Web page edit records:

"""

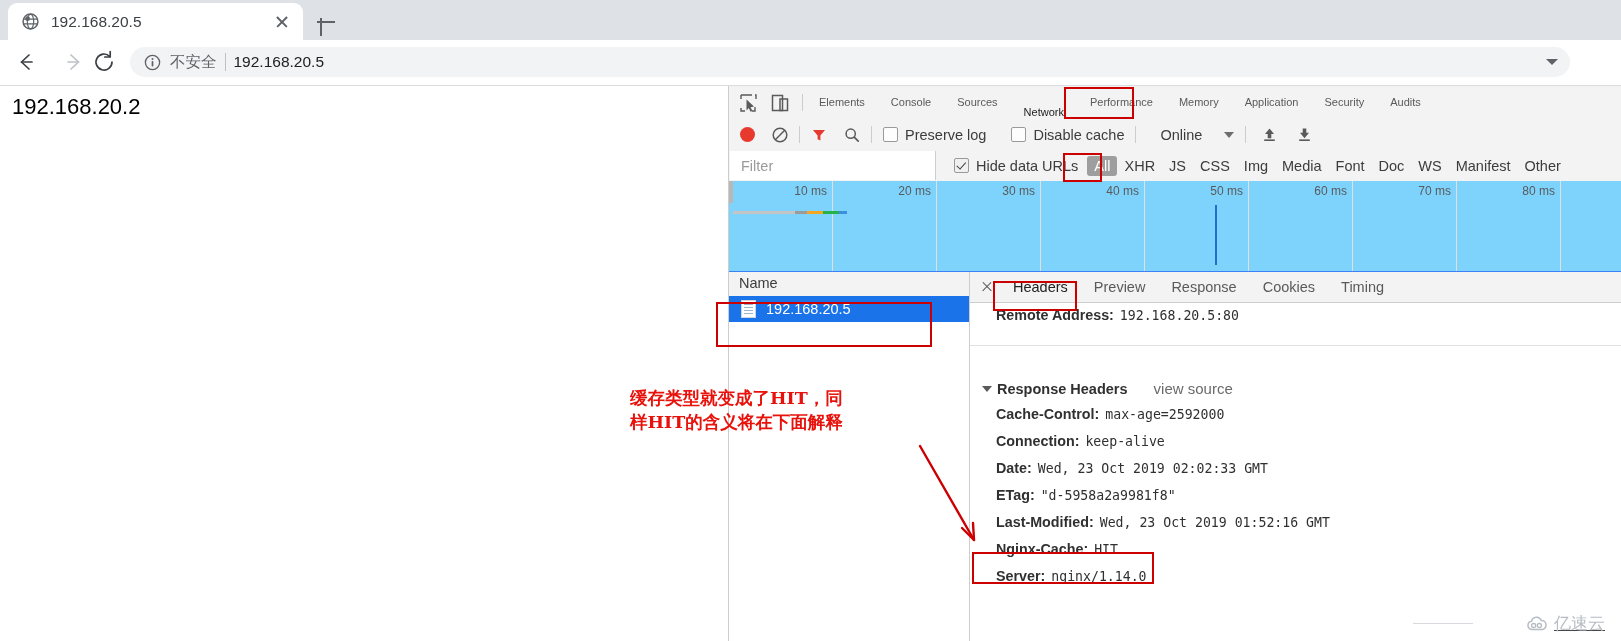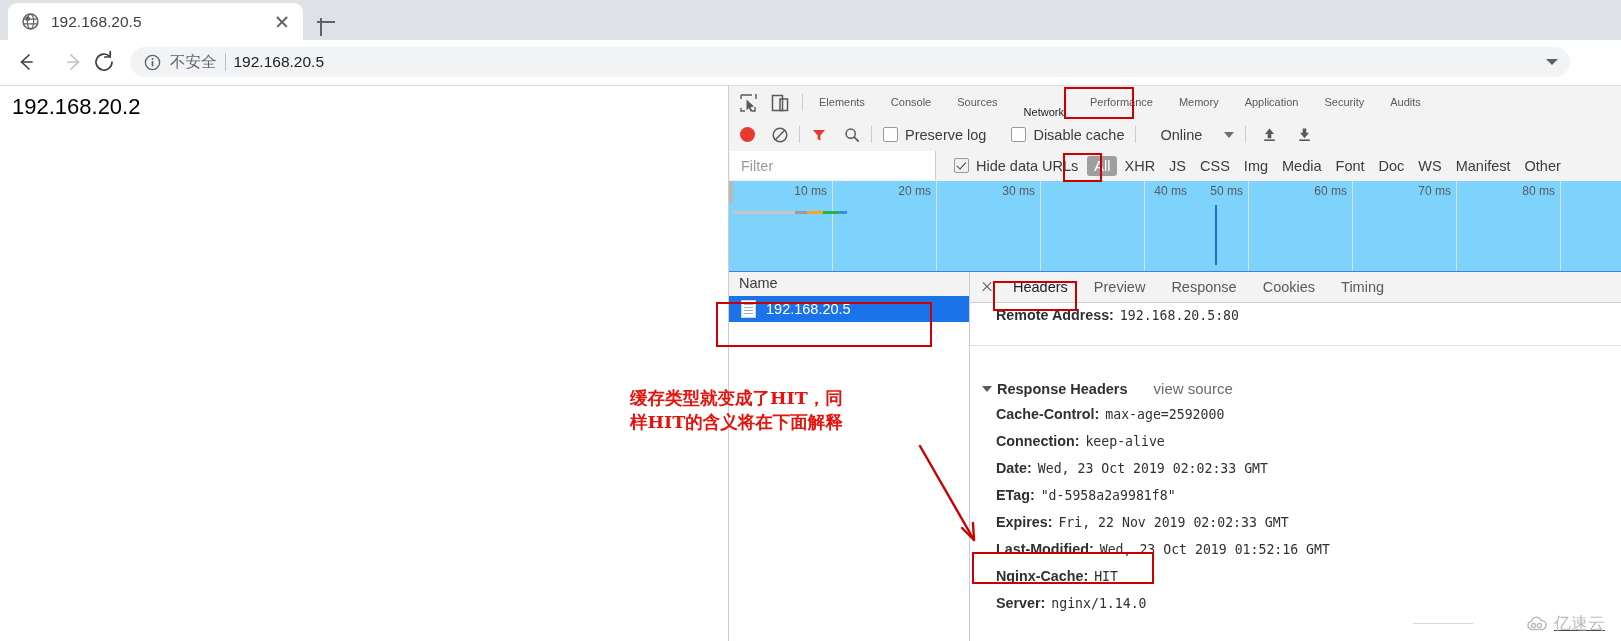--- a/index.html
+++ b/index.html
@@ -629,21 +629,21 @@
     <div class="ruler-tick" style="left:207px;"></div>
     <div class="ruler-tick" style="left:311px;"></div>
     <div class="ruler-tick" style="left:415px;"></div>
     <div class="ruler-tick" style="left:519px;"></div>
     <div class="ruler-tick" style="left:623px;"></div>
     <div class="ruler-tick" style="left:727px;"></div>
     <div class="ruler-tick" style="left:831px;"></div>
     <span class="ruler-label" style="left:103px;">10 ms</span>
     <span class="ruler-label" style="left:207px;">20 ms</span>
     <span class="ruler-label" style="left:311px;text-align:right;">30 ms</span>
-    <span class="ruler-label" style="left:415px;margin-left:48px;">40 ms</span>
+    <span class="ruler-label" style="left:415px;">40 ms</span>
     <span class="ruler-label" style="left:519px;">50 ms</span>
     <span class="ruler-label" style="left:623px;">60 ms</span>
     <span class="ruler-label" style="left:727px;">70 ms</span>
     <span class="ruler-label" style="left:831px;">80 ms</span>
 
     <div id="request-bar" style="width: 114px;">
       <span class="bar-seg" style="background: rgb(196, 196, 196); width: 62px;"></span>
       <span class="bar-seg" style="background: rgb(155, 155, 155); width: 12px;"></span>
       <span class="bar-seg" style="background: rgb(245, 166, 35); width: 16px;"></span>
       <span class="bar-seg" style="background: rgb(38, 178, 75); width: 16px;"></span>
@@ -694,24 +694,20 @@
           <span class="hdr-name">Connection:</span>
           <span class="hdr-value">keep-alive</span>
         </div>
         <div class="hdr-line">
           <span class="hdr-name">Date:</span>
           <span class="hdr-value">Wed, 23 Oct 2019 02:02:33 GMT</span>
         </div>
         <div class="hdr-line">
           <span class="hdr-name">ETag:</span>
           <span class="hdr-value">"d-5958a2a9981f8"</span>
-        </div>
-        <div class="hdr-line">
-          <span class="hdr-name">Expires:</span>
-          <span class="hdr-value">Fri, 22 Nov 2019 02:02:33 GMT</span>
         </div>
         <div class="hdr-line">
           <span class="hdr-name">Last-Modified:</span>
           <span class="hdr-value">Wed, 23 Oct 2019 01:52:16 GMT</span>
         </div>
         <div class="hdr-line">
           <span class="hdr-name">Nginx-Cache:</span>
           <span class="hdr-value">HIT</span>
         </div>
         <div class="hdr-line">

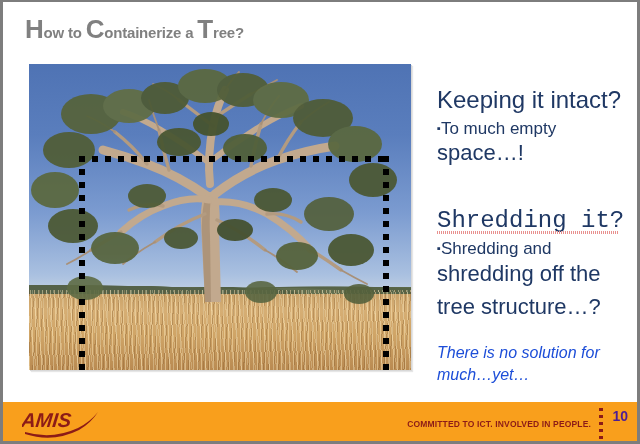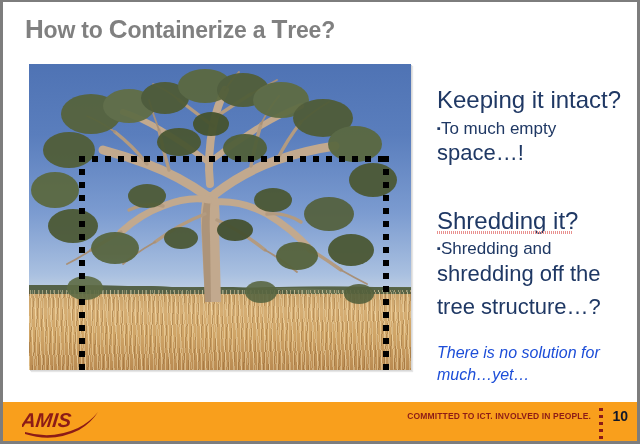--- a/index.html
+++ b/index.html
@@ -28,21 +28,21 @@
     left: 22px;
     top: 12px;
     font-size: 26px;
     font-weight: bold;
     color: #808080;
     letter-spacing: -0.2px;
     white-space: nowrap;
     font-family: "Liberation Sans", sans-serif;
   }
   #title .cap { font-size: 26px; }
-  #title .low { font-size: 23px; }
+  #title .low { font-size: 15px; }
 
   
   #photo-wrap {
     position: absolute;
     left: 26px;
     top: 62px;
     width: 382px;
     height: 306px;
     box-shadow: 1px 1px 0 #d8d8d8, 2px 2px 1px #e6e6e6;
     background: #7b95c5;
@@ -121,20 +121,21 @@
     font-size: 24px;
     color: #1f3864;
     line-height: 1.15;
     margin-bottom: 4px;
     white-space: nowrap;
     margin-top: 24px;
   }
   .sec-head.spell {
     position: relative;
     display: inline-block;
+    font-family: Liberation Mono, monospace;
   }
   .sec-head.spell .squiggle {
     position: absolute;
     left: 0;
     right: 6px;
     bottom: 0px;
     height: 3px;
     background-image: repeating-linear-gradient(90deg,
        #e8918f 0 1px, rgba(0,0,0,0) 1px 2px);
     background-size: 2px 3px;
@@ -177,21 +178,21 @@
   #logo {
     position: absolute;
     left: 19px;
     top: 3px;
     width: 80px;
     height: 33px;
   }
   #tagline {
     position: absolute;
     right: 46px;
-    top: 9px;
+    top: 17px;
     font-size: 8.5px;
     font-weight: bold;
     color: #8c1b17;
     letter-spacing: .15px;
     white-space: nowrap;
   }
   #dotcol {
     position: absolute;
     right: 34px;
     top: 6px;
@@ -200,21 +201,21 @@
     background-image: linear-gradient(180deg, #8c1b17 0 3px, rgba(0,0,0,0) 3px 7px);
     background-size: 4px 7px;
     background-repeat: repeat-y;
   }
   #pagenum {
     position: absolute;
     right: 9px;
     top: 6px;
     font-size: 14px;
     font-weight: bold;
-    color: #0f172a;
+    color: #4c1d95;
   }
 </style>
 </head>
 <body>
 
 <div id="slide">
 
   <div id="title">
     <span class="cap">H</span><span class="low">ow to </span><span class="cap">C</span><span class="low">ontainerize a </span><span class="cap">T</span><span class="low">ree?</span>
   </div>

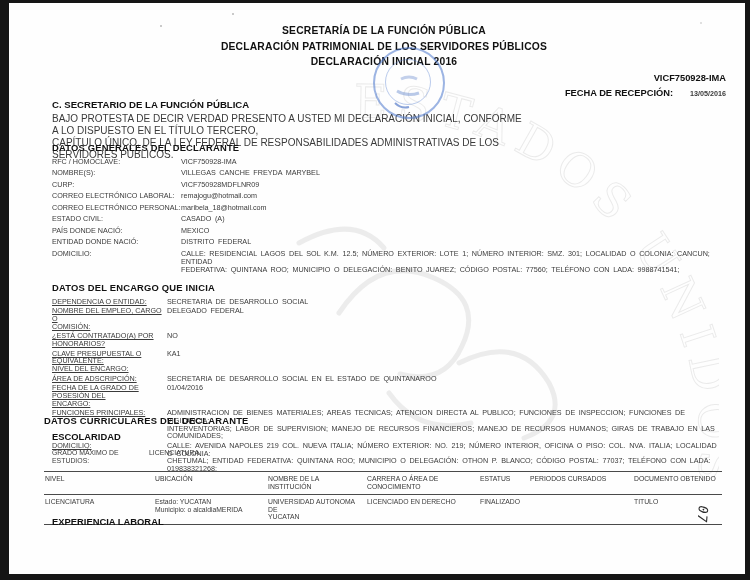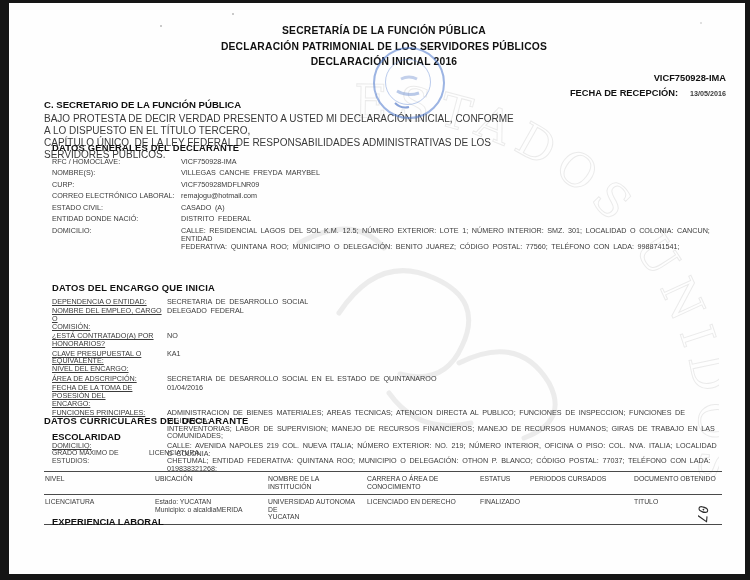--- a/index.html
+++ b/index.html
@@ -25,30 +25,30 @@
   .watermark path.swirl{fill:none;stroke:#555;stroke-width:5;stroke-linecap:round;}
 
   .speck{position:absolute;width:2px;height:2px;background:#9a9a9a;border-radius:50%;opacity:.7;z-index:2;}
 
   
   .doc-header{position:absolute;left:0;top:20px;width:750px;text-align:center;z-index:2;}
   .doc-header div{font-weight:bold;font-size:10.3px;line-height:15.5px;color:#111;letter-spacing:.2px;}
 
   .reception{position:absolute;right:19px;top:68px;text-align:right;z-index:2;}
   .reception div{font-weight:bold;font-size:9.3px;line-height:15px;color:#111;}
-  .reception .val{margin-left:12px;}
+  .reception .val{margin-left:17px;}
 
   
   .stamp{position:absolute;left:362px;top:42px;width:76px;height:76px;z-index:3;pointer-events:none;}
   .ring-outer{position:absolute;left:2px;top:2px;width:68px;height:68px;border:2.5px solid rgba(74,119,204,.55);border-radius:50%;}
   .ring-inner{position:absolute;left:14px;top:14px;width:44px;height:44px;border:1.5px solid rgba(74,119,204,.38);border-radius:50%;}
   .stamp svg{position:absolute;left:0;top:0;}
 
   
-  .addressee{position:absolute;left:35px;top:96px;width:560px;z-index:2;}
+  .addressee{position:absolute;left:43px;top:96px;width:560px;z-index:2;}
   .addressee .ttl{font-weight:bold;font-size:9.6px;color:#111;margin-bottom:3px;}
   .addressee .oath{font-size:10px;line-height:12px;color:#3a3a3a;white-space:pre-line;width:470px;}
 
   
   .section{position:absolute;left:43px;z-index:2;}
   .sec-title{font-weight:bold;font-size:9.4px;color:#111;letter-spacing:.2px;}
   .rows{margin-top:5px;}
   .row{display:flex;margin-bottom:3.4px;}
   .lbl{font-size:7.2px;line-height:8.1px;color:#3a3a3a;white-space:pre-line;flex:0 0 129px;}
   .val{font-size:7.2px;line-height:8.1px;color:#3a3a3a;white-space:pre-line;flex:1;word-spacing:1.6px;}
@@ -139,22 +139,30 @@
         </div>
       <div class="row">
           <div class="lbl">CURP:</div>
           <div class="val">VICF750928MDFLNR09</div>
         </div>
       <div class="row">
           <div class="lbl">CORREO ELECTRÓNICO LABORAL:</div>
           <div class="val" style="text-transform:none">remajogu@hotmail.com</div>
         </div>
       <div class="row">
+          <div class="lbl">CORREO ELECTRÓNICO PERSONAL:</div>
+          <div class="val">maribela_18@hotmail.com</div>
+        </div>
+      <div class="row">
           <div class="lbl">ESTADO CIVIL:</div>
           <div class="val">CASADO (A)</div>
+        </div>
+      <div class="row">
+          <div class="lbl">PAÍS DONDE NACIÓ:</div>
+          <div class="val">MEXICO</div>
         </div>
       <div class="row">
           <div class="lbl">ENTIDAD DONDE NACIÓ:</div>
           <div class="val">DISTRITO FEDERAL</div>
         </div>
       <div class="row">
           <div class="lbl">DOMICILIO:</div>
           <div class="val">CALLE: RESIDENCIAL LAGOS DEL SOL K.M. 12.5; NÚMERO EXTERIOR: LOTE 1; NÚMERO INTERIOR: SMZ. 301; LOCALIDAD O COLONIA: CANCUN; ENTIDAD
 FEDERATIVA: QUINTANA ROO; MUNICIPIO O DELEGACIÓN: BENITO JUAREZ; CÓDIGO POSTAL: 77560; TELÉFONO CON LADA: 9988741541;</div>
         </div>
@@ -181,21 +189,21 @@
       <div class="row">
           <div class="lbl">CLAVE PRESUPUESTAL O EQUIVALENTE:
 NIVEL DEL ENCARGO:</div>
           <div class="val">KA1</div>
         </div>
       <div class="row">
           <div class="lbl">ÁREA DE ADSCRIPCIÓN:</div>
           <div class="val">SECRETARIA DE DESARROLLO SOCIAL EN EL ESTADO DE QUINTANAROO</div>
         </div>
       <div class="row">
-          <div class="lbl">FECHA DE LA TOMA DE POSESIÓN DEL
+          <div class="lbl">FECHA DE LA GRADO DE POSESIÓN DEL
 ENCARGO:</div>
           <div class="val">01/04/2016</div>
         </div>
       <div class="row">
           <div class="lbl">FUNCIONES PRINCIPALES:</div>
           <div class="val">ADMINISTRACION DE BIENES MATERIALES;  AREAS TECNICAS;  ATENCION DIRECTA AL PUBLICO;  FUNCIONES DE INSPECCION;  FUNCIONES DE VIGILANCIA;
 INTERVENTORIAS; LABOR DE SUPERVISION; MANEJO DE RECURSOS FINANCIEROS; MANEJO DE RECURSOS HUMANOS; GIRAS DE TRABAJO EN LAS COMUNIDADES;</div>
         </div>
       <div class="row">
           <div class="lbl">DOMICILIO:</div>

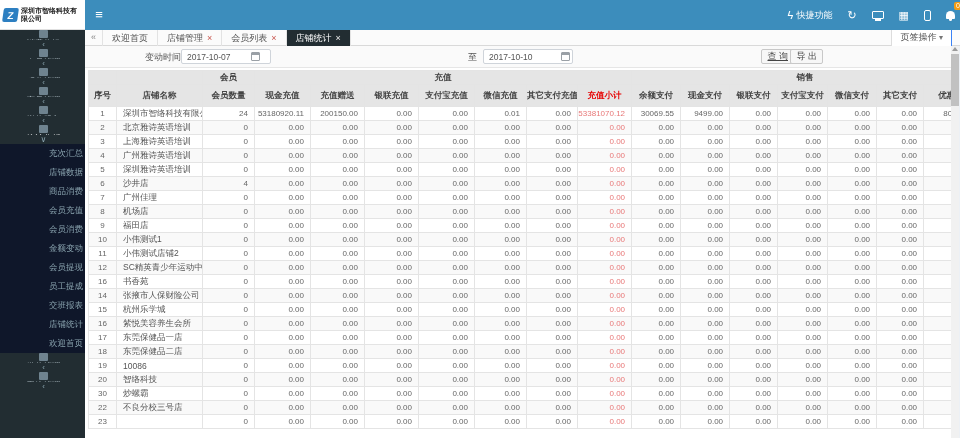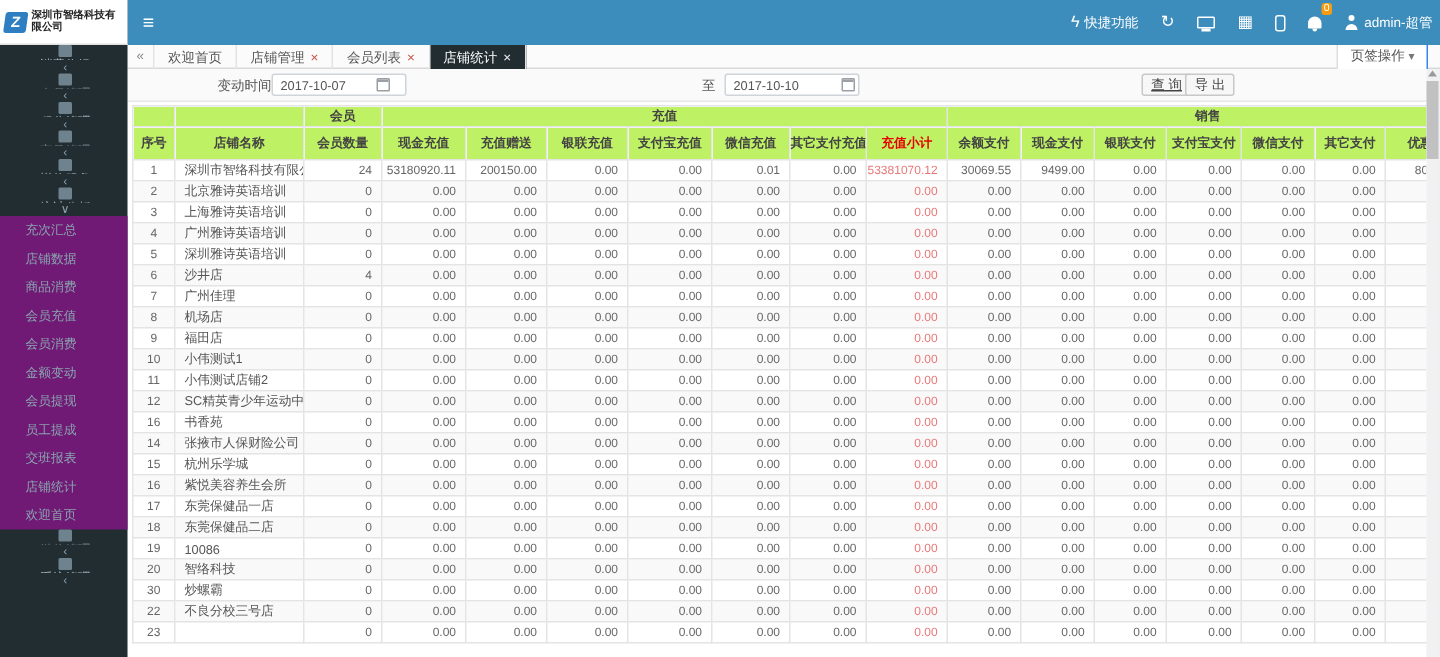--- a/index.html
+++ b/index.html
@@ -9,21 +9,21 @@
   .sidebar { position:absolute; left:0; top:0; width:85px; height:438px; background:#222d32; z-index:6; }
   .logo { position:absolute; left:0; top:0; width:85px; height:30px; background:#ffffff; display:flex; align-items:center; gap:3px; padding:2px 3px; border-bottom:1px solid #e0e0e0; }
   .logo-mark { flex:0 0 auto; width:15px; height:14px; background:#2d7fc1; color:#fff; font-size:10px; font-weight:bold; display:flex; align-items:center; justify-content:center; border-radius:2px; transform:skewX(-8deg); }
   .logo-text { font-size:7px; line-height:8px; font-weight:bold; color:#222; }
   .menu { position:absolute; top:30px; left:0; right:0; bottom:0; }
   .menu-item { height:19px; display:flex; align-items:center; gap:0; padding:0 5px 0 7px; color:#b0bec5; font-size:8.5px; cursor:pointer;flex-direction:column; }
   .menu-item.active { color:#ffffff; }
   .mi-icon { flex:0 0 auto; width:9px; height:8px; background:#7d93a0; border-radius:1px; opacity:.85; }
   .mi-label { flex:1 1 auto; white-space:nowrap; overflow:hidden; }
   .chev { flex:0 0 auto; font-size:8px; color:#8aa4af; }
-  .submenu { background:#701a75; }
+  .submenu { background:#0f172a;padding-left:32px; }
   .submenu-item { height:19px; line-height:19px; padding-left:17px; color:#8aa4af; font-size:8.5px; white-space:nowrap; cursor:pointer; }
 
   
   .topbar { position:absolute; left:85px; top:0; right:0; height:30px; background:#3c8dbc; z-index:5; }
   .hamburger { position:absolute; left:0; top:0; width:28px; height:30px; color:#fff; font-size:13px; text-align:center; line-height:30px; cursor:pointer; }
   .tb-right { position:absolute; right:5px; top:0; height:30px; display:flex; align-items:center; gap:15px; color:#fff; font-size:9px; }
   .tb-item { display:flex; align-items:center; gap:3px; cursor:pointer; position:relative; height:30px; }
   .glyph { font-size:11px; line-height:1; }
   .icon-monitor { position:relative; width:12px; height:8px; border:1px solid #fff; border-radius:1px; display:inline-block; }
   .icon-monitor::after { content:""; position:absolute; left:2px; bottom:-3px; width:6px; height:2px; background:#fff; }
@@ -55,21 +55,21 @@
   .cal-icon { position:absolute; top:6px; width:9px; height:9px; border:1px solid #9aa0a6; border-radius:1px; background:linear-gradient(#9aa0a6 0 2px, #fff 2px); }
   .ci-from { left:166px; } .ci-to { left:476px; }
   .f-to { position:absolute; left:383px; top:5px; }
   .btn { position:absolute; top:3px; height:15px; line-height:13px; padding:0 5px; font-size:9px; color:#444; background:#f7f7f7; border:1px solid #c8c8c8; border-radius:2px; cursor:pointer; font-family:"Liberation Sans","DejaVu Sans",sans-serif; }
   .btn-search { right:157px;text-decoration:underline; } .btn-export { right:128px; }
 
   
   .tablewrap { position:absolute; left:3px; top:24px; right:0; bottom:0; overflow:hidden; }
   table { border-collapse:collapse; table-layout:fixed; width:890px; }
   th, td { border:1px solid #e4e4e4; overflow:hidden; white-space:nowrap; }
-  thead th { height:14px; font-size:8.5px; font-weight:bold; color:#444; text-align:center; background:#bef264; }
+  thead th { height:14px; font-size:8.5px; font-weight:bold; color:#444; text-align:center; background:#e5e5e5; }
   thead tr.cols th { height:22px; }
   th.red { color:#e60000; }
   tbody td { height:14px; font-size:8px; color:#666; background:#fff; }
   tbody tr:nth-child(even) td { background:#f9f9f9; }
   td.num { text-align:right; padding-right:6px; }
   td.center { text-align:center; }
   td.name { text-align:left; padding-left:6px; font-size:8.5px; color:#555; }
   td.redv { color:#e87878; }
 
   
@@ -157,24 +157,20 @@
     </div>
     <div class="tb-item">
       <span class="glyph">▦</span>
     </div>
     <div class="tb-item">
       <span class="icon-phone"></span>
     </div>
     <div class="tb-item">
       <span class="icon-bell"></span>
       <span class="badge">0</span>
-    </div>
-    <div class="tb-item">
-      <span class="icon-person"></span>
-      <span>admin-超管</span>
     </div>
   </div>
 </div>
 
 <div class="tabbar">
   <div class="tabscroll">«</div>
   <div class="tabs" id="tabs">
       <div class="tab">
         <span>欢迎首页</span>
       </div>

"""

→ **EXERCISE PROMPT**
Return the opening line of the data above and every line after it up to and including the line that holds "rgb(155, 155, 155);"; pictures stay out.

→ **OUTPUT FOR THIS TASK**
--- a/index.html
+++ b/index.html
@@ -629,21 +629,21 @@
     <div class="ruler-tick" style="left:207px;"></div>
     <div class="ruler-tick" style="left:311px;"></div>
     <div class="ruler-tick" style="left:415px;"></div>
     <div class="ruler-tick" style="left:519px;"></div>
     <div class="ruler-tick" style="left:623px;"></div>
     <div class="ruler-tick" style="left:727px;"></div>
     <div class="ruler-tick" style="left:831px;"></div>
     <span class="ruler-label" style="left:103px;">10 ms</span>
     <span class="ruler-label" style="left:207px;">20 ms</span>
     <span class="ruler-label" style="left:311px;text-align:right;">30 ms</span>
-    <span class="ruler-label" style="left:415px;margin-left:48px;">40 ms</span>
+    <span class="ruler-label" style="left:415px;">40 ms</span>
     <span class="ruler-label" style="left:519px;">50 ms</span>
     <span class="ruler-label" style="left:623px;">60 ms</span>
     <span class="ruler-label" style="left:727px;">70 ms</span>
     <span class="ruler-label" style="left:831px;">80 ms</span>
 
     <div id="request-bar" style="width: 114px;">
       <span class="bar-seg" style="background: rgb(196, 196, 196); width: 62px;"></span>
       <span class="bar-seg" style="background: rgb(155, 155, 155); width: 12px;"></span>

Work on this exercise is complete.